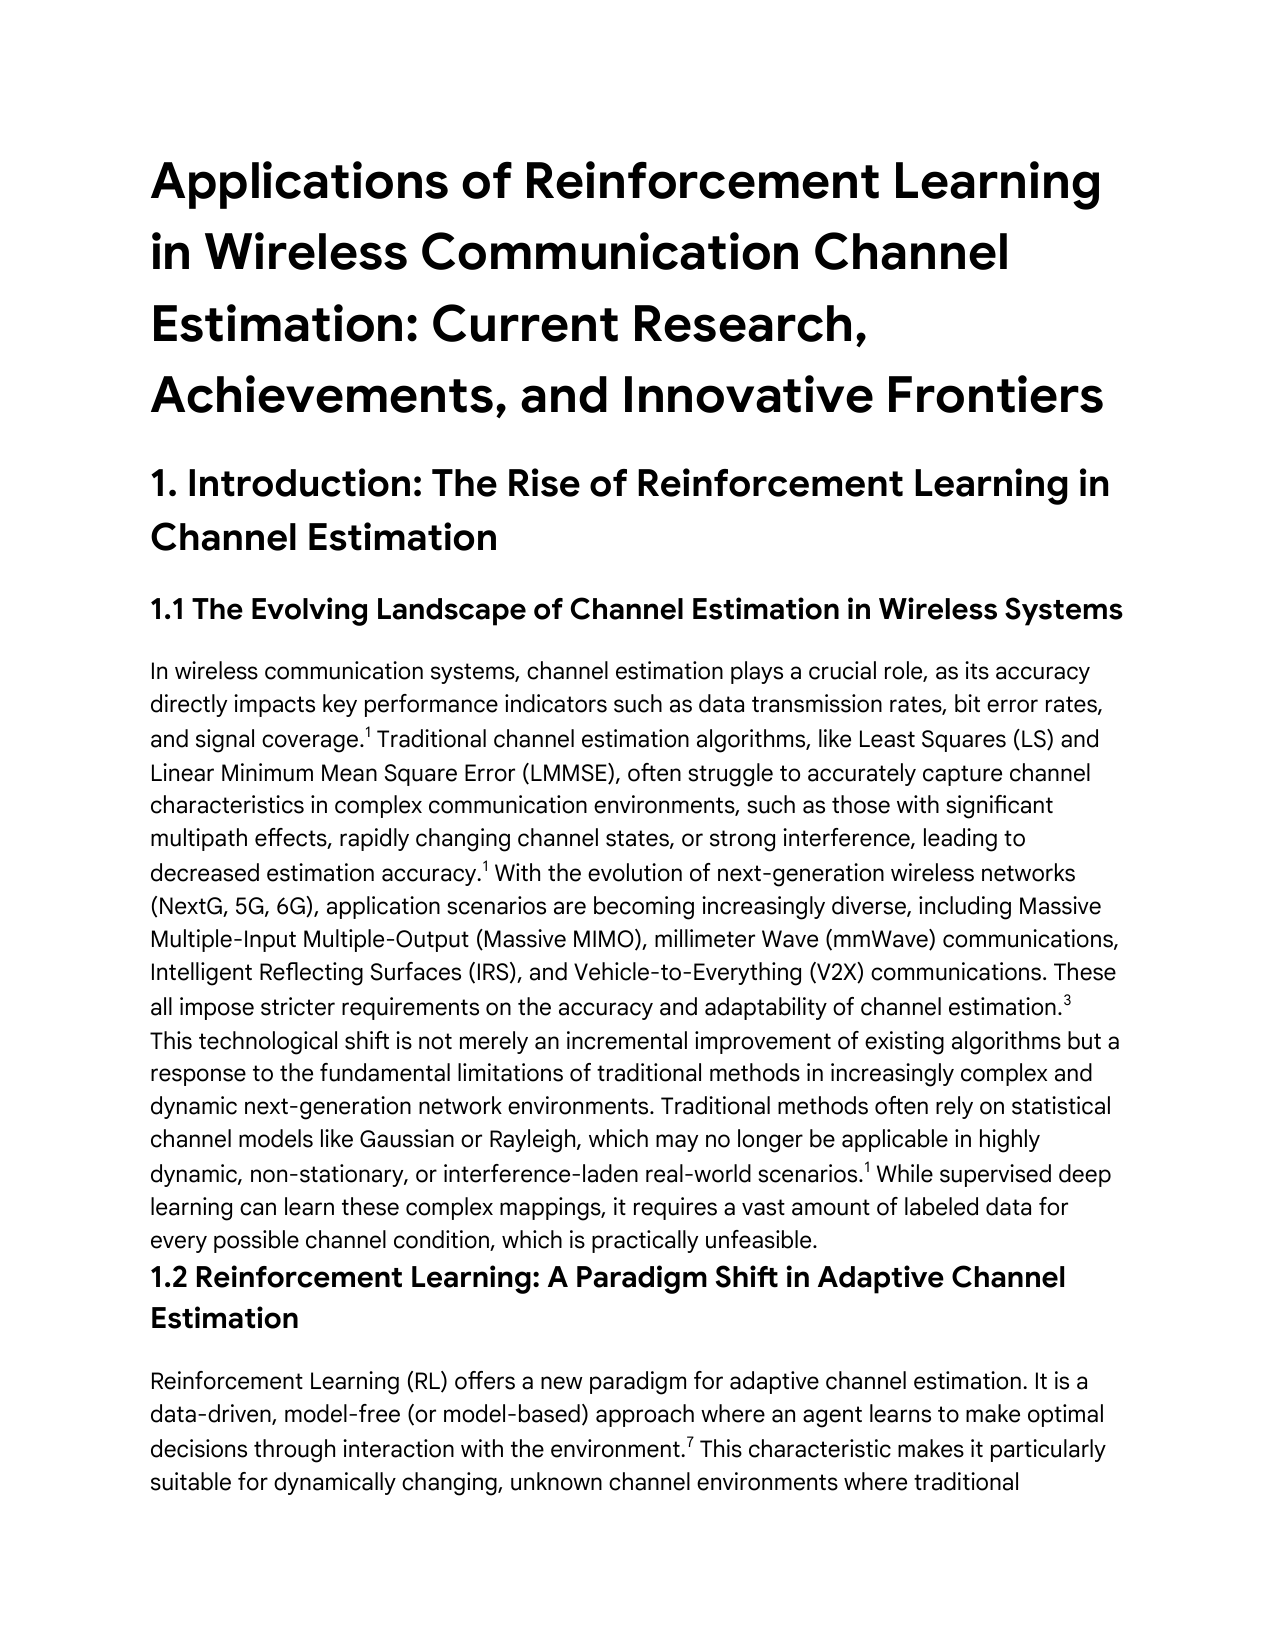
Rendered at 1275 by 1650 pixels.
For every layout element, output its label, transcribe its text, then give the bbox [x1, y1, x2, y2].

text This technological shift is not merely an incremental improvement of existing algorithms but a response to the fundamental limitations of traditional methods in increasingly complex and dynamic next-generation network environments. Traditional methods often rely on statistical channel models like Gaussian or Rayleigh, which may no longer be applicable in highly dynamic, non-stationary, or interference-laden real-world scenarios.1 While supervised deep learning can learn these complex mappings, it requires a vast amount of labeled data for every possible channel condition, which is practically unfeasible. [150, 1027, 1125, 1255]
subtitle 1.2 Reinforcement Learning: A Paradigm Shift in Adaptive Channel Estimation [150, 1259, 1125, 1337]
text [150, 1367, 1125, 1497]
text In wireless communication systems, channel estimation plays a crucial role, as its accuracy directly impacts key performance indicators such as data transmission rates, bit error rates, and signal coverage.1 Traditional channel estimation algorithms, like Least Squares (LS) and Linear Minimum Mean Square Error (LMMSE), often struggle to accurately capture channel characteristics in complex communication environments, such as those with significant multipath effects, rapidly changing channel states, or strong interference, leading to decreased estimation accuracy.1 With the evolution of next-generation wireless networks (NextG, 5G, 6G), application scenarios are becoming increasingly diverse, including Massive Multiple-Input Multiple-Output (Massive MIMO), millimeter Wave (mmWave) communications, Intelligent Reflecting Surfaces (IRS), and Vehicle-to-Everything (V2X) communications. These all impose stricter requirements on the accuracy and adaptability of channel estimation.3 [150, 658, 1125, 1022]
subtitle 1.1 The Evolving Landscape of Channel Estimation in Wireless Systems [150, 591, 1125, 627]
subtitle 1. Introduction: The Rise of Reinforcement Learning in Channel Estimation [150, 460, 1125, 561]
subtitle Applications of Reinforcement Learning in Wireless Communication Channel Estimation: Current Research, Achievements, and Innovative Frontiers [150, 150, 1125, 427]
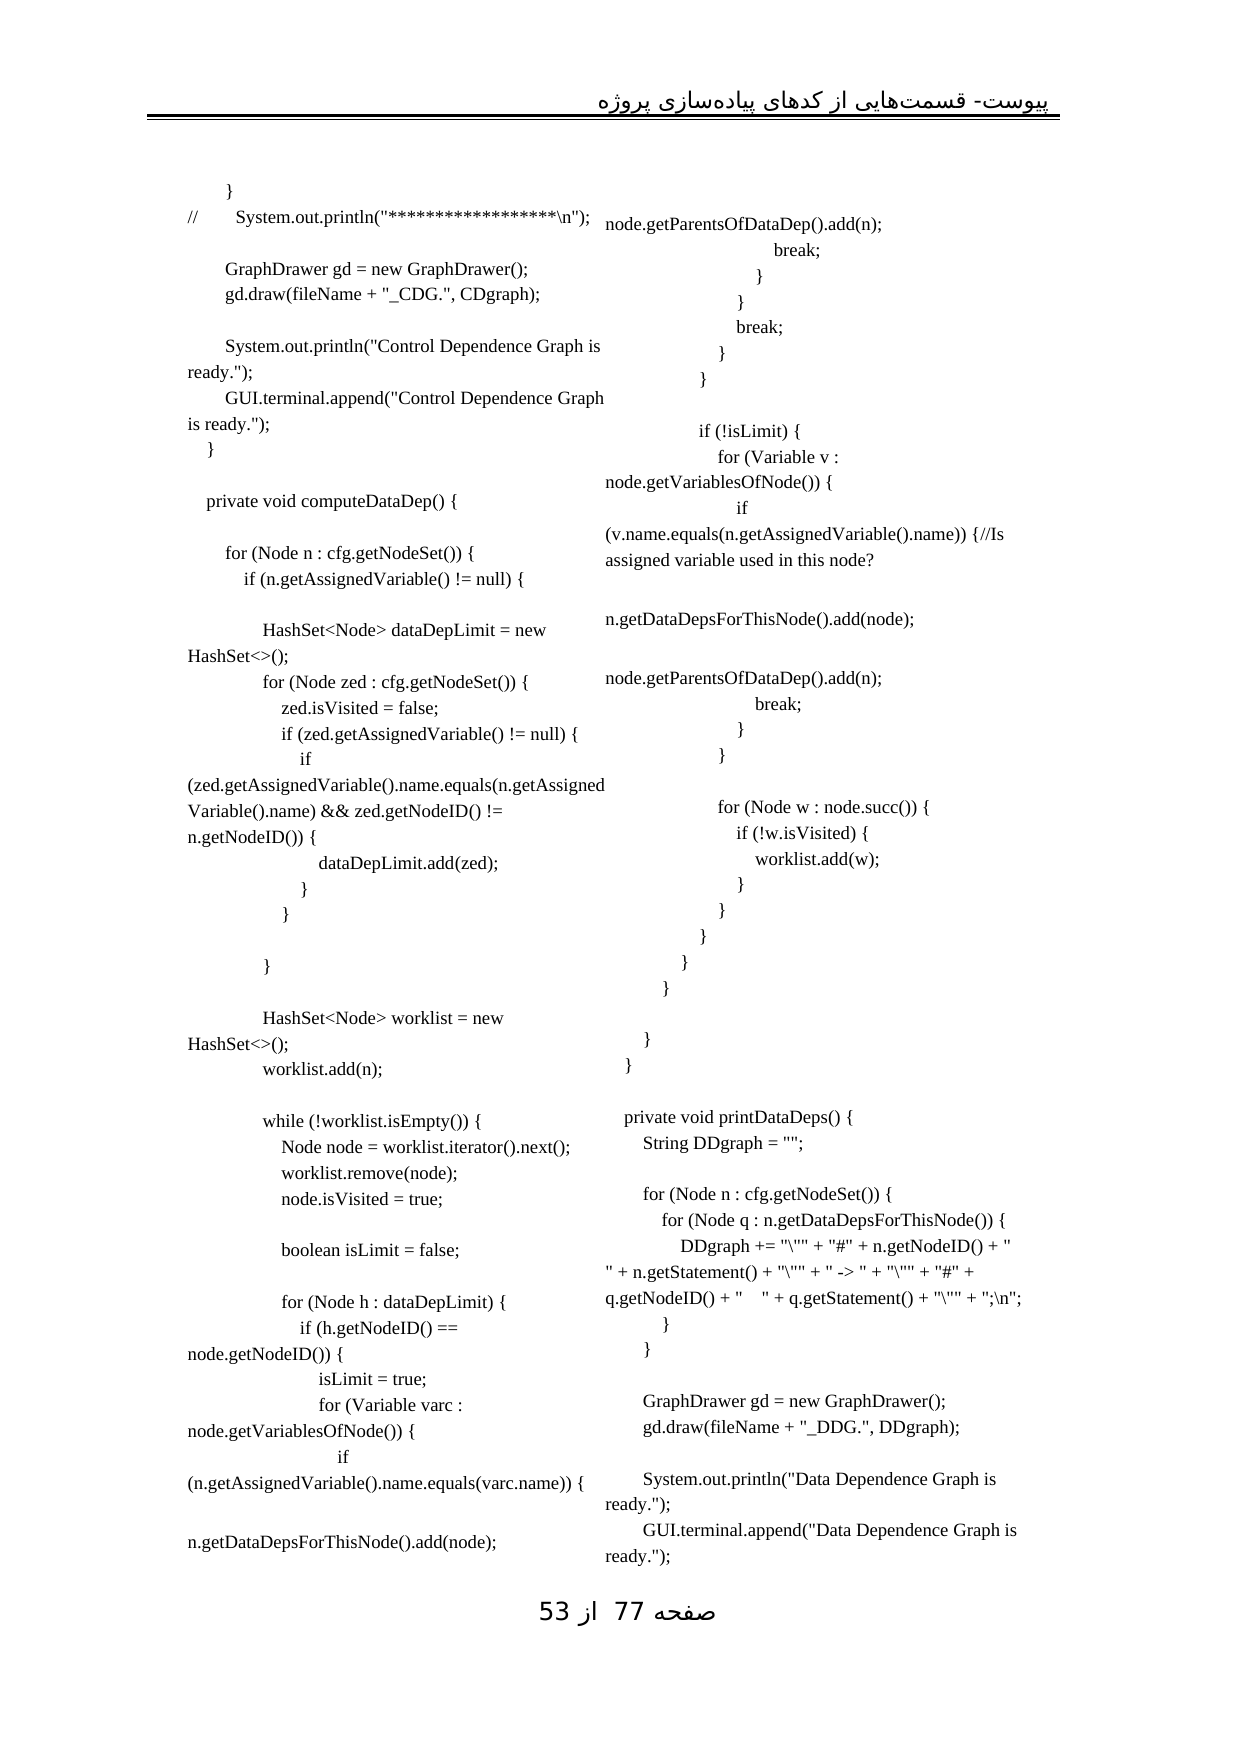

================

=== EXERCISE GOAL ===
Leaving out the pictures, output the listing above exactly as given.

=== YOUR SOLUTION ===
Rendered at 1275 by 1650 pixels.
For every layout element, output its label, transcribe its text, then give the bbox [x1, y1, x2, y2].

text This technological shift is not merely an incremental improvement of existing algorithms but a response to the fundamental limitations of traditional methods in increasingly complex and dynamic next-generation network environments. Traditional methods often rely on statistical channel models like Gaussian or Rayleigh, which may no longer be applicable in highly dynamic, non-stationary, or interference-laden real-world scenarios.1 While supervised deep learning can learn these complex mappings, it requires a vast amount of labeled data for every possible channel condition, which is practically unfeasible. [150, 1027, 1125, 1255]
subtitle 1.2 Reinforcement Learning: A Paradigm Shift in Adaptive Channel Estimation [150, 1259, 1125, 1337]
text [150, 1367, 1125, 1497]
text In wireless communication systems, channel estimation plays a crucial role, as its accuracy directly impacts key performance indicators such as data transmission rates, bit error rates, and signal coverage.1 Traditional channel estimation algorithms, like Least Squares (LS) and Linear Minimum Mean Square Error (LMMSE), often struggle to accurately capture channel characteristics in complex communication environments, such as those with significant multipath effects, rapidly changing channel states, or strong interference, leading to decreased estimation accuracy.1 With the evolution of next-generation wireless networks (NextG, 5G, 6G), application scenarios are becoming increasingly diverse, including Massive Multiple-Input Multiple-Output (Massive MIMO), millimeter Wave (mmWave) communications, Intelligent Reflecting Surfaces (IRS), and Vehicle-to-Everything (V2X) communications. These all impose stricter requirements on the accuracy and adaptability of channel estimation.3 [150, 658, 1125, 1022]
subtitle 1.1 The Evolving Landscape of Channel Estimation in Wireless Systems [150, 591, 1125, 627]
subtitle 1. Introduction: The Rise of Reinforcement Learning in Channel Estimation [150, 460, 1125, 561]
subtitle Applications of Reinforcement Learning in Wireless Communication Channel Estimation: Current Research, Achievements, and Innovative Frontiers [150, 150, 1125, 427]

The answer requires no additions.